# Spam recall



## sideKahr (Oct 15, 2014)

228,000 lbs of Spam Classic being recalled due to metal shavings in cans. Affected are those with "Best By Feburary 2021", lot numbers F020881 - F020889.

https://www.cbsnews.com/news/spam-recall-hormel-canned-meats-2018-05-27/


----------



## SDF880 (Mar 28, 2013)

I am willing to take it all and eat through it to check for metal!

Homer Simpson voice - "UMMMMMMMM SPAM" 



Arms change, rights don't - 2A


----------



## patrioteer (May 21, 2018)

Pre-apocalypse: no way am I eating spam with possible metal shavings! 

Post-apocalypse: sweet! spam with metal shavings! better than bbq sewer rat!

Maybe they should resell this stuff as "novelty prepper meat" for $0.25 a can. I would buy some. Probably. Maybe.


----------



## azrancher (Dec 14, 2014)

Think of all the Geritol pills you won't have to buy, free Iron supplements!

*Rancher *


----------



## A Watchman (Sep 14, 2015)

My opinion hasn't changed since I was a kid. They should do a recall on every can that was ever made.


----------



## jimb1972 (Nov 12, 2012)

Does not effect me or my preps, I prefer DAK.


----------



## Chipper (Dec 22, 2012)

I'm good. Yes I checked my stock.


----------



## RedLion (Sep 23, 2015)

Spam "Lite" singles have a played a part in me losing 30+ in weight and keeping it off.


----------



## paraquack (Mar 1, 2013)

Spent the last hours checking. I need to write the date on the top of the can, would have been so much easier.


----------



## AquaHull (Jun 10, 2012)

I stock Turkey Spam


----------



## paraquack (Mar 1, 2013)

AquaHull said:


> I stock Turkey Spam


Does it really taste like turkey?


----------



## StratMaster (Dec 26, 2017)

I have some Spam, but prefer these...


----------



## bigwheel (Sep 22, 2014)

We dont eat much Spam but the Turkey variant is not bad. Not any worse than the regular edition..maybe a little better.


----------



## Chiefster23 (Feb 5, 2016)

I never much cared for spam....... until I discovered Bacon flavored! That stuff is good! Fry up some crispy hash browns, two eggs over easy, and two slices of bacon flavored spam. I eat that meal 2 or 3 times a week.


----------



## azrancher (Dec 14, 2014)

paraquack said:


> Spent the last hours checking. I need to write the date on the top of the can, would have been so much easier.

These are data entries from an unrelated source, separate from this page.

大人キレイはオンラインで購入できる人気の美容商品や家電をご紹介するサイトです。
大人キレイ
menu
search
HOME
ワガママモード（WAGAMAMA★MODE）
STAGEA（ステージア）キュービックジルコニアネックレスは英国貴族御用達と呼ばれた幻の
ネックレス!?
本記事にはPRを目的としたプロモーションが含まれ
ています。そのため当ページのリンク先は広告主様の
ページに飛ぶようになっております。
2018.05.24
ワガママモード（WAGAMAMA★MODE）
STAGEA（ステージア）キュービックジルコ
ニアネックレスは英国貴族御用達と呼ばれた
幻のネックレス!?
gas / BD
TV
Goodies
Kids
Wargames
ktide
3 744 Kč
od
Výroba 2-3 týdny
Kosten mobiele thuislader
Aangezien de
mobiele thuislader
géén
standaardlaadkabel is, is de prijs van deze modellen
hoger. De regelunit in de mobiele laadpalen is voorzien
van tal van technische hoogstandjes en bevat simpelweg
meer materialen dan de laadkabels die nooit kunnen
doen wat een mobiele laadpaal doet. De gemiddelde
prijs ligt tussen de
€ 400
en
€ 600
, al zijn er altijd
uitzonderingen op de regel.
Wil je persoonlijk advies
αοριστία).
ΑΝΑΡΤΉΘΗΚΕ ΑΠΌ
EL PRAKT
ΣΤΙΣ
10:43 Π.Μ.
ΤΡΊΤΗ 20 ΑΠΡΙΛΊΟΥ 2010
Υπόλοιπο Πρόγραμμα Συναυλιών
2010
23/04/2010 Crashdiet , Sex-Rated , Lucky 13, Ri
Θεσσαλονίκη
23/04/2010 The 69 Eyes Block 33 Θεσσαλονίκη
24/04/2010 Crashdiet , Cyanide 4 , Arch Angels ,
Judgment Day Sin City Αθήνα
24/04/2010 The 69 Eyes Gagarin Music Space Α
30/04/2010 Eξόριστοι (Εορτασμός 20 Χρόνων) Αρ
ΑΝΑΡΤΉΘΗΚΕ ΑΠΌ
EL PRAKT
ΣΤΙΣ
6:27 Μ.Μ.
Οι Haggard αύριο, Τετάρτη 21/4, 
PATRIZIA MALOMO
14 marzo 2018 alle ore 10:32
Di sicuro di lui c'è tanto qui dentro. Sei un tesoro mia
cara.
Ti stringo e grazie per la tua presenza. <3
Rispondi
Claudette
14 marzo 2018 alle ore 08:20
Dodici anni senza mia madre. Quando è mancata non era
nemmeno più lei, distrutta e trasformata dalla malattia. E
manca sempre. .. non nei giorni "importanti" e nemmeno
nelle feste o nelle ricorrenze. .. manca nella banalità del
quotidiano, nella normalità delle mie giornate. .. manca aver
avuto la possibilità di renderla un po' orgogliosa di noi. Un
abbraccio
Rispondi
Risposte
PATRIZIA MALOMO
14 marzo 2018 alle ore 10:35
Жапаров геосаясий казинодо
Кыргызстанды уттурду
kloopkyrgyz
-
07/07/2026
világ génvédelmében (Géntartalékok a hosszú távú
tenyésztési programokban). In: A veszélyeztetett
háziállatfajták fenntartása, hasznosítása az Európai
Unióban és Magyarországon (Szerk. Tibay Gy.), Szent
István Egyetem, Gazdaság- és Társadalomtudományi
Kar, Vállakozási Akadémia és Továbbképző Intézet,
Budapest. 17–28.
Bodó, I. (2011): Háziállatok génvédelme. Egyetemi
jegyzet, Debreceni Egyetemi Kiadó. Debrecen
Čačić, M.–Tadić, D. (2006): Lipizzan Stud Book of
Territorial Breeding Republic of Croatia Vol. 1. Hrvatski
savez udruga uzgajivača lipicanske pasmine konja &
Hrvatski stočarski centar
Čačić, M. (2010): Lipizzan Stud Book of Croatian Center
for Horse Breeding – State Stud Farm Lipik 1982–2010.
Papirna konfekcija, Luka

Why... did they go bad? i.e. puffed out can lid.

*Rancher*


----------



## AquaHull (Jun 10, 2012)

paraquack said:


> Does it really taste like turkey?


Sort of


----------



## Malcom Renolds (Jul 14, 2017)

Just spread it on Magnetic Crackers.


----------



## paraquack (Mar 1, 2013)

azrancher said:


> Why... did they go bad? i.e. puffed out can lid.
> 
> *Rancher*


Nope, just checking the date which I had some but not the MFR code. So I'm good.


----------



## Annie (Dec 5, 2015)

Just checked, I'm all ***** and span--errr I mean spam, all ***** and spam here.


----------